27 détenus viennent d’être sélectionnés pour participer à ce programme.

Le 22 juin dernier, la DH vous dévoilait en exclusivité le contenu du nouveau plan de déradicalisation proposé par Rachid Madrane pour lutter enfin contre le phénomène derrière les barreaux. Ce qui n’a jamais vraiment fait jusqu’ici. Six mois après la présentation de ce projet dans nos pages, le ministre Madrane fait le point sur ce nouveau programme en réponse aux questions posées par la députée Marie-Dominique Simonet.

Première nouveauté : la date du lancement du programme Césure est désormais connue. Le plan va débuter le mois prochain dans trois prisons sélectionnées pour cette première phase pilote. Les établissements de Lantin, Marche et Andenne ont été choisis.

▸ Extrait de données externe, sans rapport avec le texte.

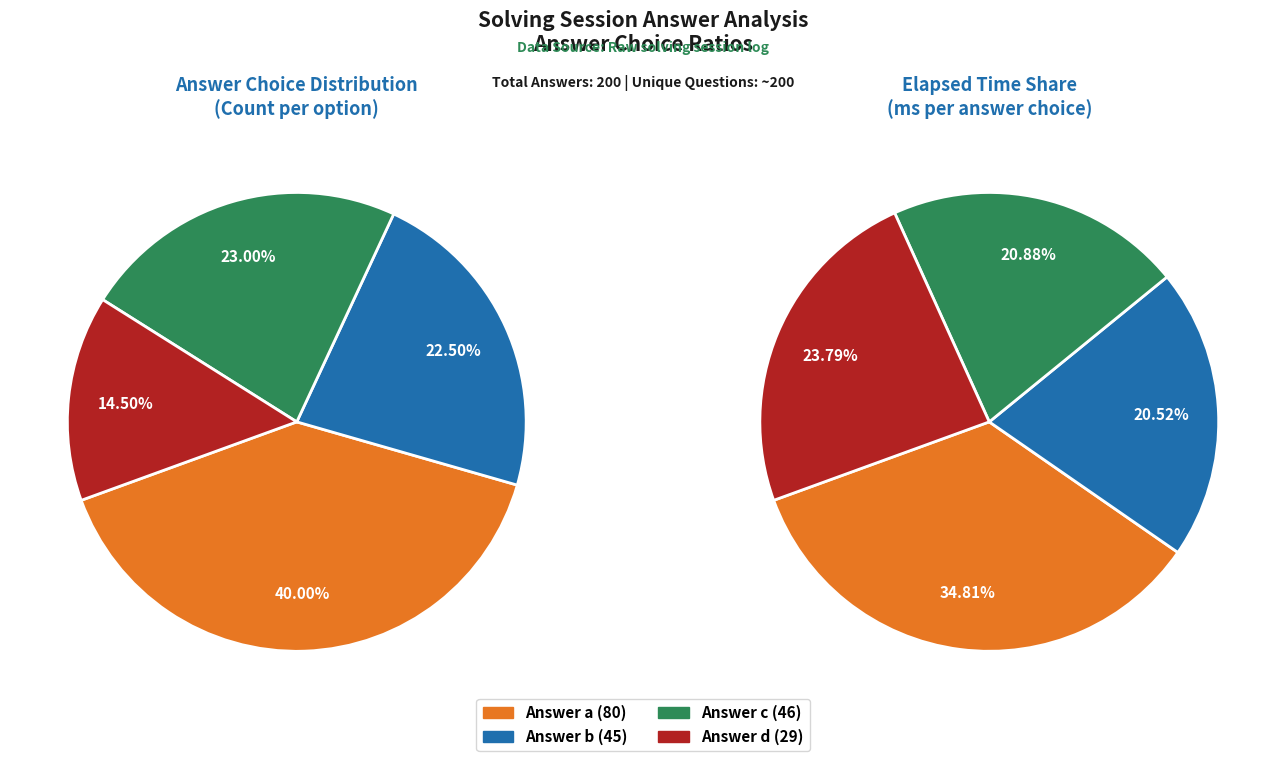

To the nearest percent, what is the average slice percentage?

25%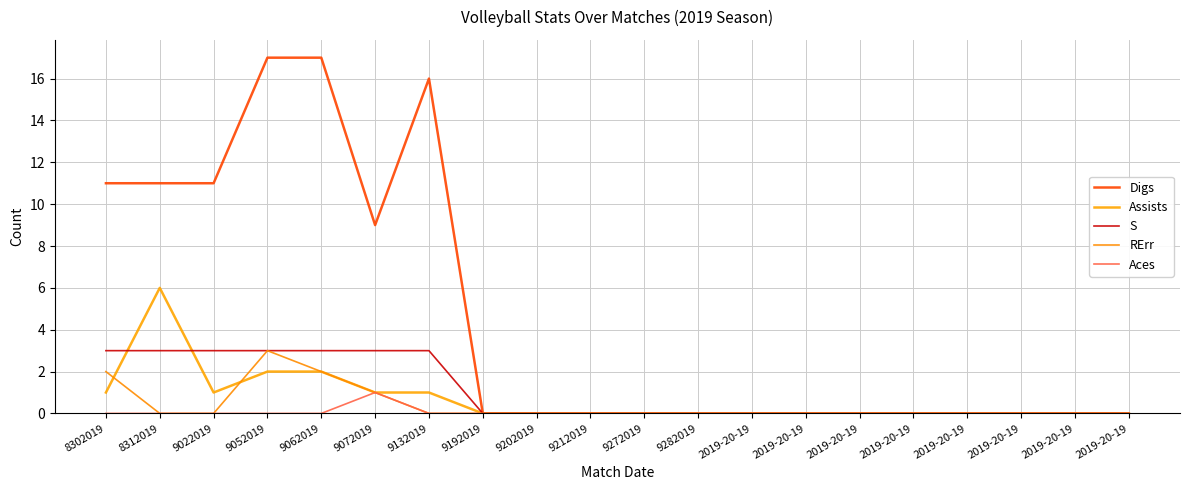

True or false: RErr has a value of 0 at 9202019.

True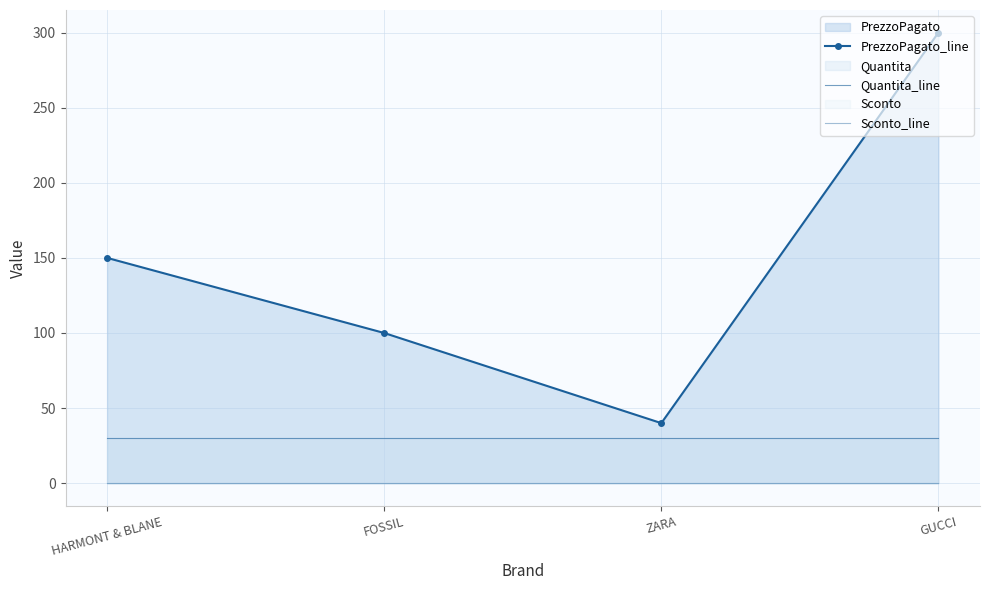

What value does the Quantita_line series have at GUCCI?

30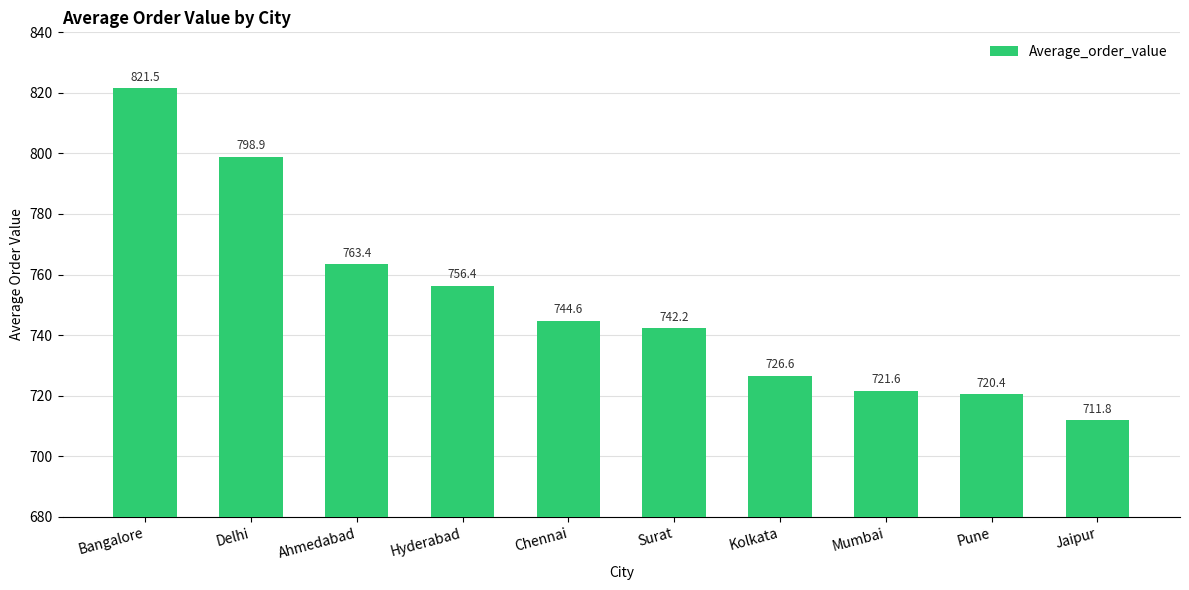

Reading left to right, list all the values displayed in this chart.

821.5	798.9	763.4	756.4	744.6	742.2	726.6	721.6	720.4	711.8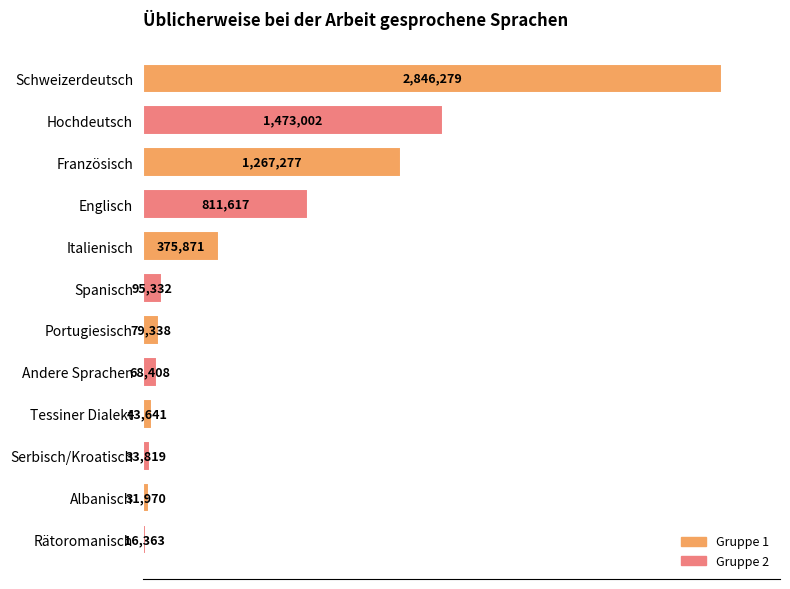

Does the chart contain any negative values?

No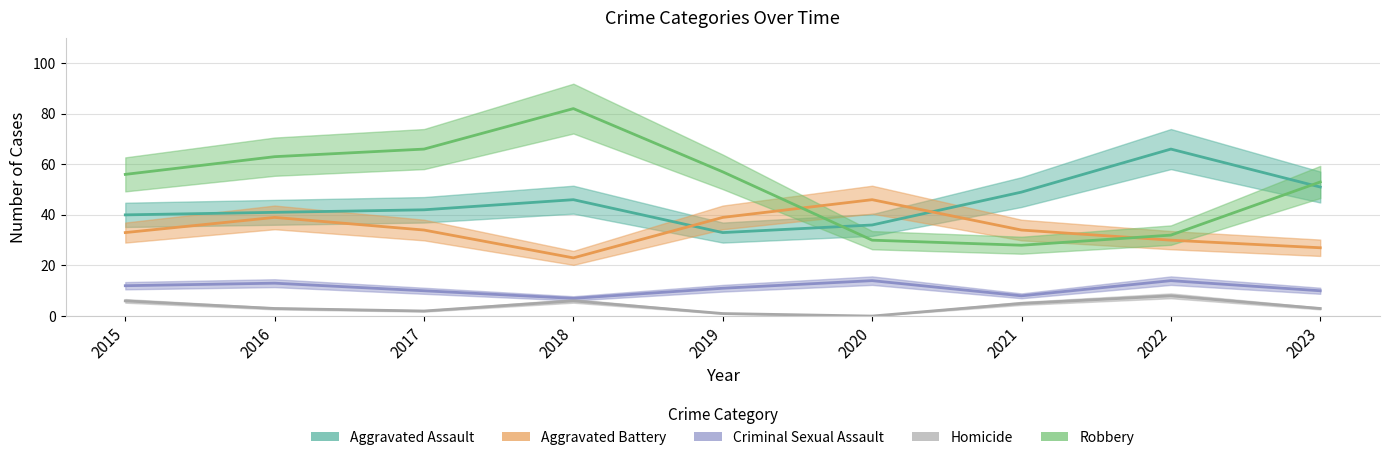

Reading right to left, transcribe all the data shown in this chart.

Aggravated Assault: 2023=51	2022=66	2021=49	2020=36	2019=33	2018=46	2017=42	2016=41	2015=40
Aggravated Battery: 2023=27	2022=30	2021=34	2020=46	2019=39	2018=23	2017=34	2016=39	2015=33
Criminal Sexual Assault: 2023=10	2022=14	2021=8	2020=14	2019=11	2018=7	2017=10	2016=13	2015=12
Homicide: 2023=3	2022=8	2021=5	2020=0	2019=1	2018=6	2017=2	2016=3	2015=6
Robbery: 2023=53	2022=32	2021=28	2020=30	2019=57	2018=82	2017=66	2016=63	2015=56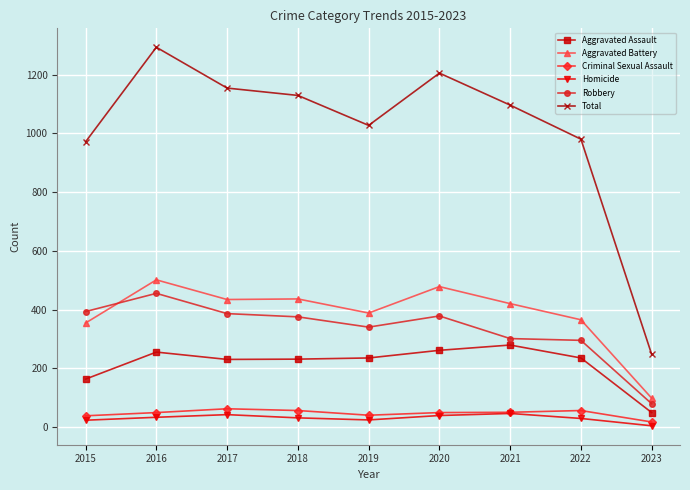

Is the value of Criminal Sexual Assault at 2020 greater than the value of Total at 2020?

No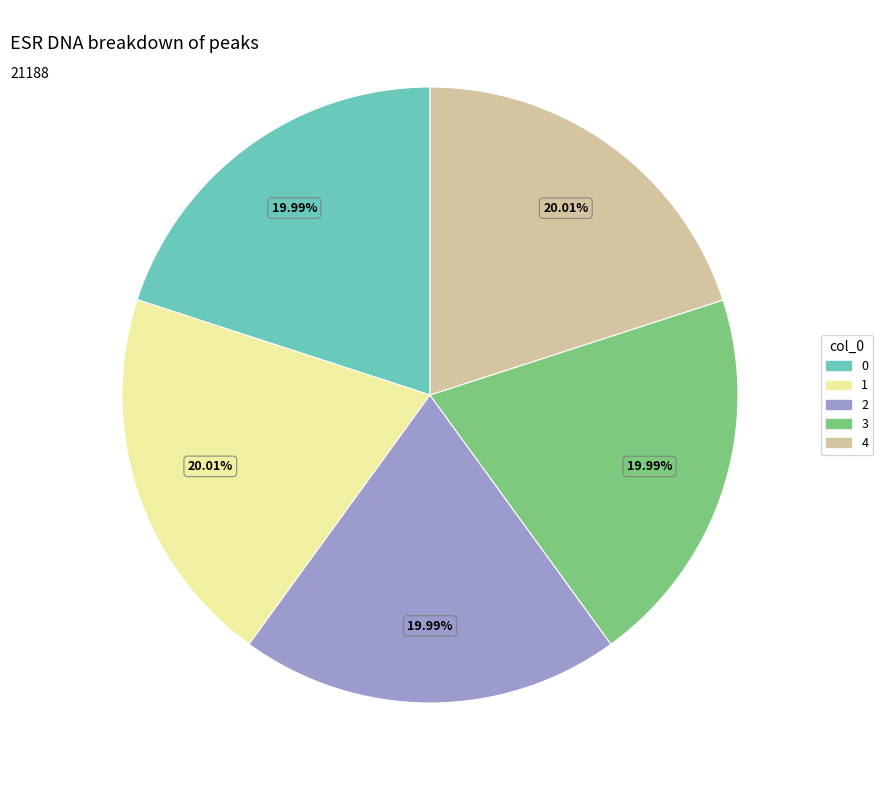

How many segments does this pie chart have?

5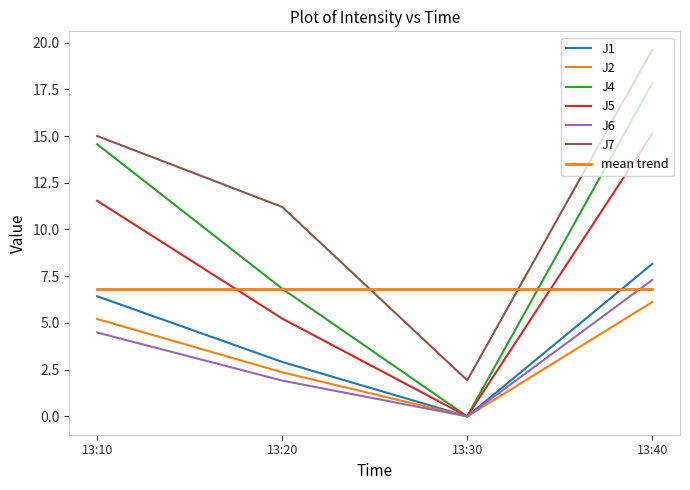

True or false: J2 and J4 cross at least once.

False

Deuxième avancée : 27 détenus connus pour être radicalisés ou condamnés pour des faits de terrorisme viennent d’être sélectionnés. "Six détenus de Lantin, quatorze d’Andenne et sept de Marche-en-Famenne. Sur ces vingt-sept détenus, il va à présent falloir retenir ceux qui acceptent de suivre ce programme qui ne peut être réalisé que sur base volontaire", nous précise Marie-Dominique Simonet.

La députée CDH s’impatiente de voir le projet enfin concrétisé. "Ils ont déjà formé le personnel. Reste à présent à lancer le programme. On ne peut pas laisser les gens comme des bêtes. La prison ne rend pas plus humain. On doit agir. C’est un vaste projet pilote européen de déradicalisation. Le programme donne déjà des résultats positifs en France et en Italie. Ce n’est évidemment pas adapté à tout le monde. Cela ne pourra pas fonctionner sur des détenus dont les procès sont ultra-médiatisés", note Marie-Dominique Simonet, faisant ici référence à Mehdi Nemmouche.

En France et en Italie, ce programme a déjà montré ses preuves.

Le programme s’étend sur neuf mois. Il vise à travailler sur le désengagement des détenus. "L’outil, nommé Césure, est financé par l’Europe et l’université de Liège. Il consiste en une approche psychologique et est basé sur le concept de la désistance", rappelle le ministre Rachid Madrane qui a su convaincre le niveau fédéral de le suivre dans ce projet pilote. "On est loin du business de la déradicalisation qu’on a pu constater à travers les idées que certains ont pu vendre dans la foulée des attentats de Paris et Bruxelles", nous confiait le ministre au moment de nous dévoiler son projet.